MISTAKE #6: Waiting for the “right moment”

The men who commit this blunder aren’t typically as insecure or scared as the guys who “miss the moment.” But these men probably have been watching a lot of “romantic comedies” lately and they wrongly believe there is a proper time and place to kiss a girl.

They personally feel that they can’t kiss a girl in a bar, in their car, or in public. These guys wrongly believe that the only “proper time” for the first kiss is at the very end of the night.

But here’s the secret: there’s no perfect moment for the first kiss.

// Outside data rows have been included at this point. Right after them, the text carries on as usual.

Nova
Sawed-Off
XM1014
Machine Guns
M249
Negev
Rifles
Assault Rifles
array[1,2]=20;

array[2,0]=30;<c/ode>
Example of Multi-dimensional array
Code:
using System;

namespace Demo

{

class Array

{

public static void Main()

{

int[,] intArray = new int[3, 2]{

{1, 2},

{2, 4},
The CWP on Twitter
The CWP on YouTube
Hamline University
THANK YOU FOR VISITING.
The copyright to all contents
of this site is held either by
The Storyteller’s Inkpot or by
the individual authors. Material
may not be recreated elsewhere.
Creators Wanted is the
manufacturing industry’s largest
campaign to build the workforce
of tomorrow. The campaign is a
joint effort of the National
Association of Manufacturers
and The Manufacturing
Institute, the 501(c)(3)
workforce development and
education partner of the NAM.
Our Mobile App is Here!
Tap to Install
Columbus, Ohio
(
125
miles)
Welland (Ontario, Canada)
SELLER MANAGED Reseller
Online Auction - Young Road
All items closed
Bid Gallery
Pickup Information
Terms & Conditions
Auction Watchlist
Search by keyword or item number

You must kiss a girl the moment you feel that the two of you are sharing a good sense of attraction and connection. Personally speaking, I’ve had tons of my first kisses in the most inappropriate times and places. In fact, the more spontaneous the kiss is, the more the woman will most likely see you as an adventurous, fun, and spontaneous guy.

MISTAKE #7: Mis-understanding a woman’s “politeness” as interest

Almost everyone has experienced this. We’ve all been hanging out with a hot babe who is super “polite” to us… and in our desperate need for sex… we make ourselves believe that she is attracted to us sexually.

And even when the woman isn’t showing you the usual signs of interest like touching you, making an eye contact with you, or becoming nervous, or suggesting verbally anything that would make you to believe that she wants you to kiss her… you oftentimes wrongly believe “she wouldn’t be so polite if she wasn’t into me.”

Yes, she could.

Here’s the fact: if a woman is being too nice and polite and not showing any signs of tenseness or nervousness… she probably sees you as a guy who is non-threatening.

Now, that’s not the kind of guy you want to be.